L’essayeuse me fit écarter les pieds à un mètre de distance. Puis elle fit signe à une des aides qui me prit par les épaules et me fit m’incliner jusqu’à terre. Je sentais la soie se tendre incroyablement et je n’étais pas encore dans la position horizontale que les coutures craquèrent. Je m’attendais à recevoir une dégelée de claques, mais quand je me relevai, sur l’ordre de l’essayeuse, je m’aperçus qu’elle était ravie de ce qui m’arrivait, car, debout, les deux morceaux d’étoffe présentaient encore un écart de cinq ou six centimètres. C’était bien là le maillot qui me convenait. Cette femme prenait ses précautions pour éviter les reproches qui, par eux-mêmes, lui eussent été indifférents s’ils n’avaient eu des suites qu’elle redoutait tout particulièrement. Elle faisait essayer les maillots jusqu’à ce qu’elle en trouvât un dont les coutures craquaient dans cette posture.

Pour le reste, jupes de gaze, jupes pour la danse, costume d’intérieur, les mesures furent vite prises. Quant au corset, il était en toile gommée qu’on serrait à la taille et qui était évasé ainsi que la chemise, les seins reposant ainsi en dehors.

Dès que je fus équipée de pied en cap, l’essayeuse me passa elle-même le maillot.
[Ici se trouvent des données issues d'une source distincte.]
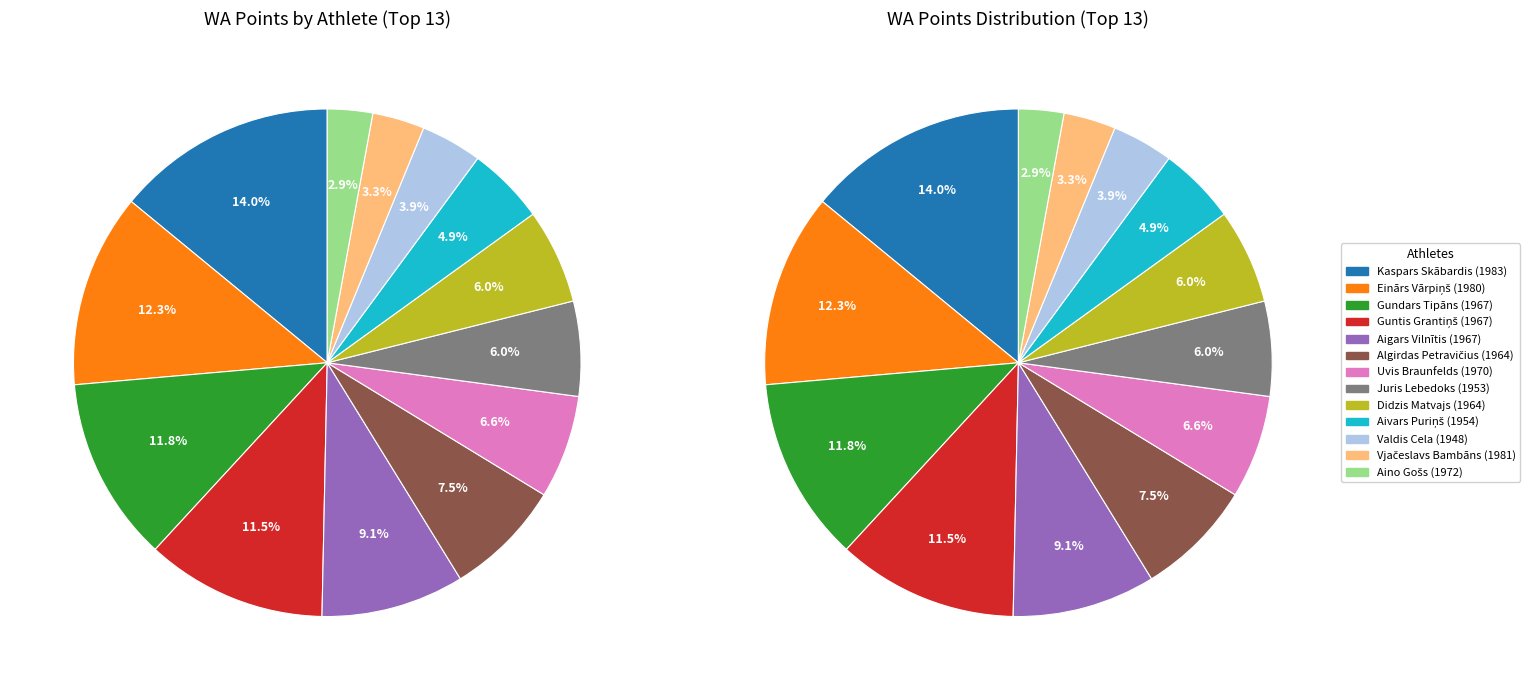

How many segments does this pie chart have?

13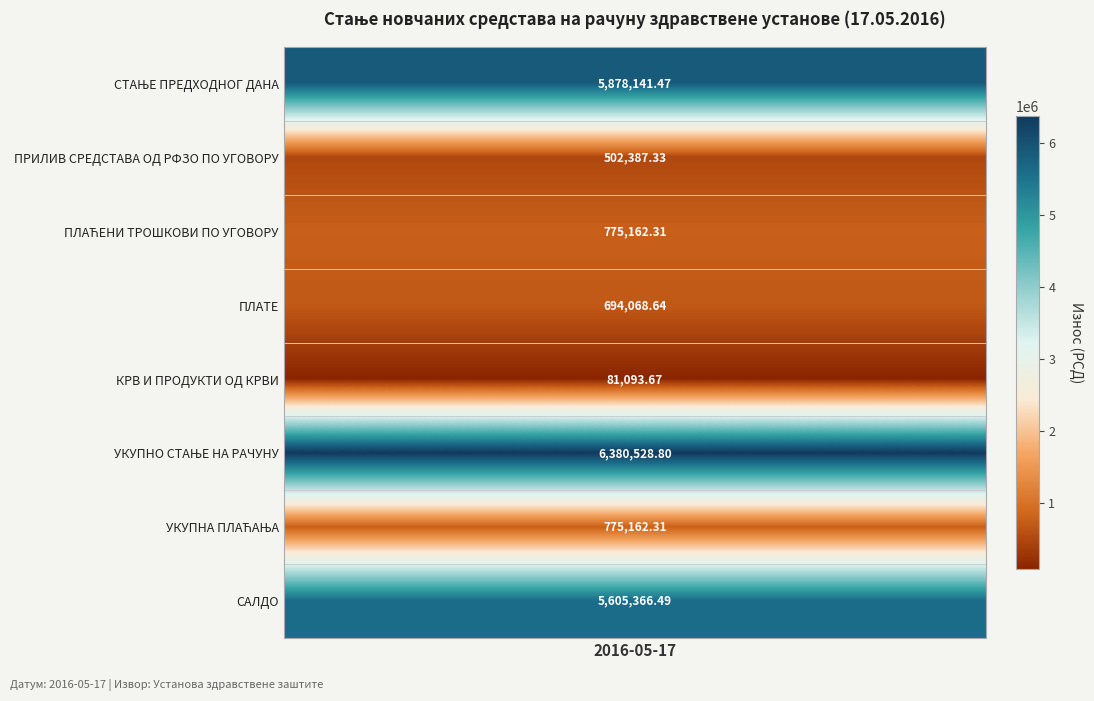

What is the sum of all СТАЊЕ ПРЕДХОДНОГ ДАНА values?

5878141.5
Elle confia l’ajustement du corset à une fille de chambre qui me passa également ma jupe de gaze. Puis, on me fit mettre une jupe de soie rouge, formant corsage très évasé, laissant la gorge nue.

Ensuite, elle me conduisit dans l’un des appartements que s’étaient réservés les Grands-Ducs dans l’Institut. Nous dûmes attendre plus d’une heure, moi, dans l’immobilité la plus complète, pour ne pas déranger la symétrie de mon ajustement, elle, confortablement assise, attendant le bon plaisir des maîtres.

Une voiture roula dans la cour. Un timbre résonna et l’essayeuse se leva brusquement de son fauteuil.

Un grand jeune homme blond, qui paraissait vingt-cinq ans environ, entra seul.

— C’est la nouvelle acquisition ? dit-il en me regardant d’un œil indifférent.

— Oui, monseigneur.

— Elle se nomme ?

— Mariska, monseigneur.

Il s’approcha de moi et se mit à me palper comme un maquignon. Je dus me coucher en avant, me renverser en arrière, faire mille contorsions pour lui permettre d’apprécier mes formes et de voir si le maillot remplissait toutes les conditions voulues. Puis il tourna sur les talons pendant que l’essayeuse s’inclinait jusqu’à terre, et que je crus de mon devoir d’imiter. Cette femme me ramena ensuite au salon d’essayage, où je repris mes vêtements d’intérieur.

Les Grands-Ducs, qui étaient propriétaires de l’Institut et par conséquent les maîtres absolus, ne venaient que rarement aux répétitions. La direction en était confiée à l’intendant général, qu’aidaient dans ses fonctions la directrice, une femme d’une quarantaine d’années, un maître de ballet et des professeurs des deux sexes.

Mais les professeurs mâles n’assistaient pas à la répétition. Ils donnaient des leçons en particulier dans la même tenue aux retardataires et ne se gênaient pas pour appliquer des claques à la moindre faute sur le derrière nu des délinquantes. Comme je n’ai jamais eu à passer par leurs mains, je ne connais la valeur de leurs claques que par ouï-dire et par les traces que je pouvais constater de visu sur le corps de leurs élèves.

Il y avait aussi des surveillantes, des filles de chambre, des filles de cuisine, des jardinières, tout un bataillon de croupes par conséquent désignées pour le fouet.